In February 1926 Xu held a large-scale, one-person exhibition in Shanghai that firmly established his fame as a modern Chinese master. He was best known for his history paintings, portraits, and pictures of horses, cats, and other animals, and he was competent both in Western media and in the traditional Chinese ink-and-wash method. Although he proclaimed himself a dedicated realist, a close investigation of his history paintings reveals that they contain elevating heroism and didactic intentions, key characteristics of realism’s antithesis at the time, French Neoclassicism. His rigorous and stylish illustrations of horses were especially highly acclaimed by Chinese critics and connoisseurs and helped gain him an international reputation.

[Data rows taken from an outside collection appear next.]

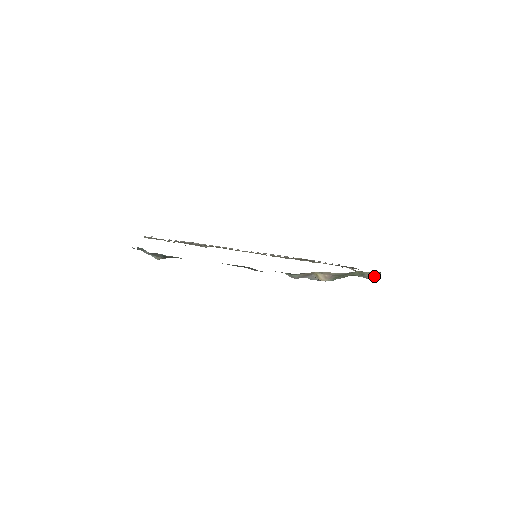
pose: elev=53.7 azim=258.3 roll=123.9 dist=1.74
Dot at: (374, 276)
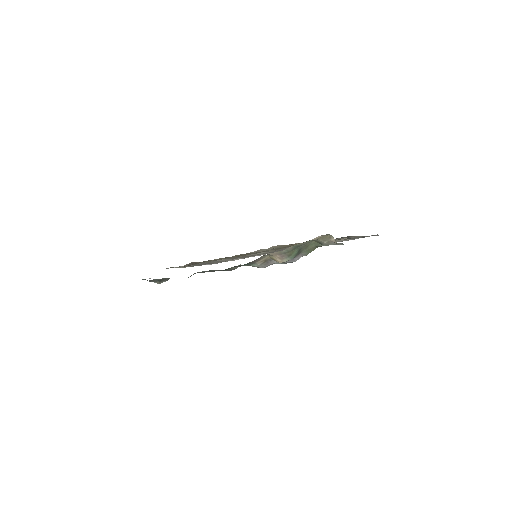
Dot at: (331, 241)
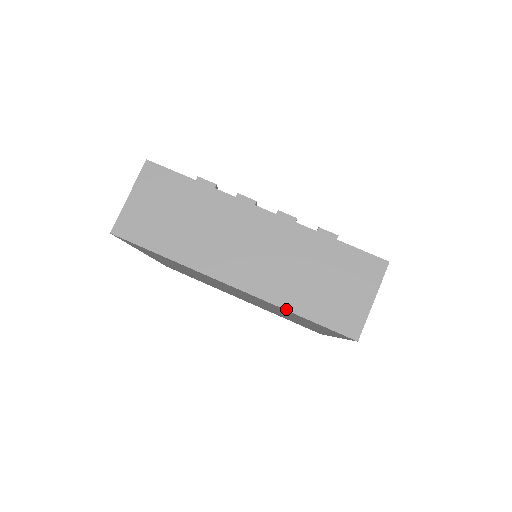
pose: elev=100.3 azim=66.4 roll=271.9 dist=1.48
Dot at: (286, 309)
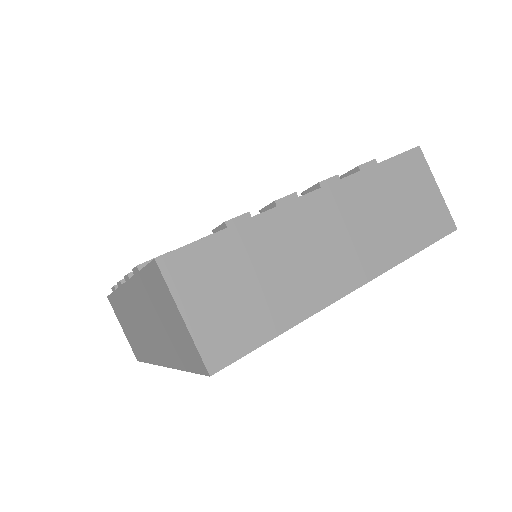
Dot at: (403, 260)
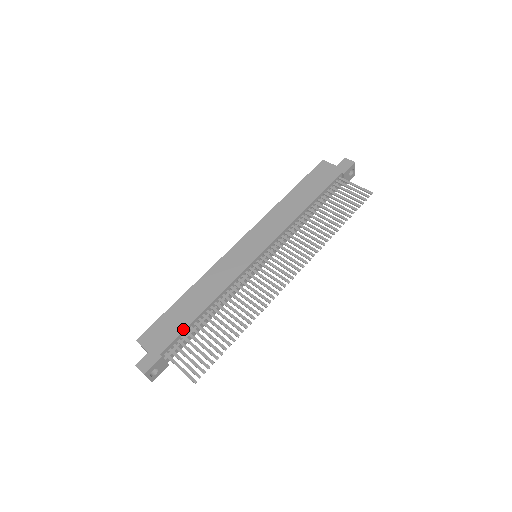
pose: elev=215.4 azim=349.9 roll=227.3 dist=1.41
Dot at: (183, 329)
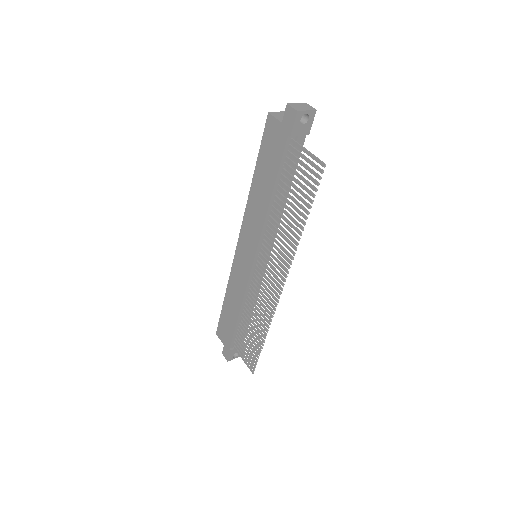
Dot at: (233, 331)
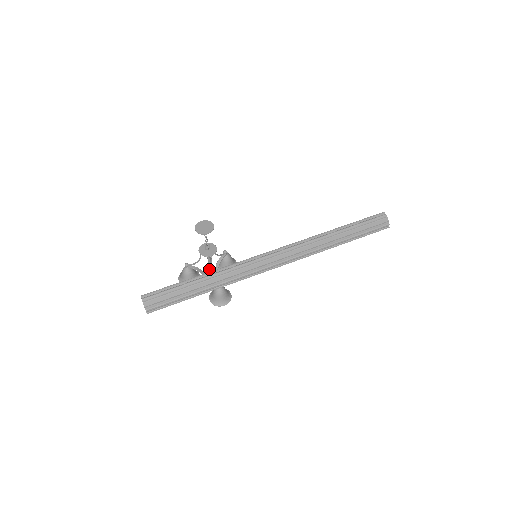
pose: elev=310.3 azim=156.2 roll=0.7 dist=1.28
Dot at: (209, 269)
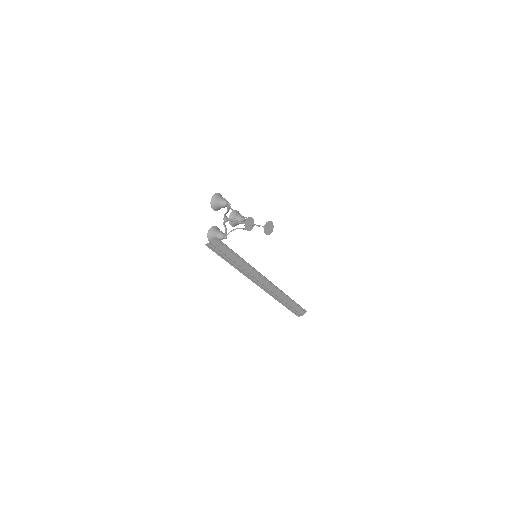
Dot at: (232, 220)
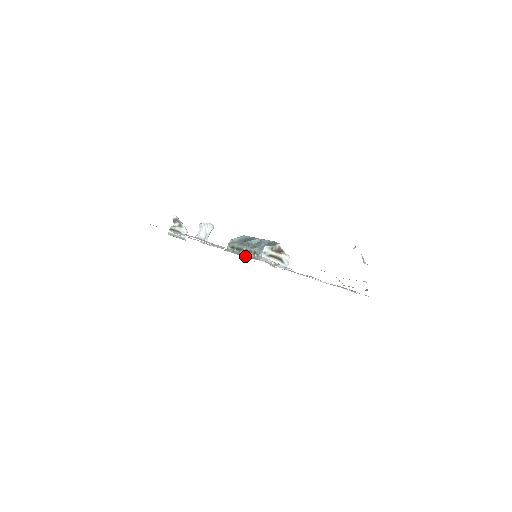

Xu returned to China permanently in 1927 and continued to teach. As a teacher, he strictly followed the instructions of the Western academies: he insisted that art students study their subjects carefully in the natural world and that their lessons always start from drawing, the basis and foundation of all painting. During the 1930s he widely exhibited his paintings in China and Europe. He took up the post of president of the Beiping Art College in 1946, and, after the Communist Revolution of 1949, he served as chairman of the All-China Federation of Artists and as president of the Central Academy of Fine Arts.
Although his years as a student in Europe coincided with the rise of avant-gardism, Xu was openly and strongly opposed to paintings by Modernist artists such as Pablo Picasso and Henri Matisse, whom he denounced as formalist and proof of the decadence of Western capitalism. As a result of this stance, and in spite of his work for reform, later generations accused Xu of setting back the development of Chinese art.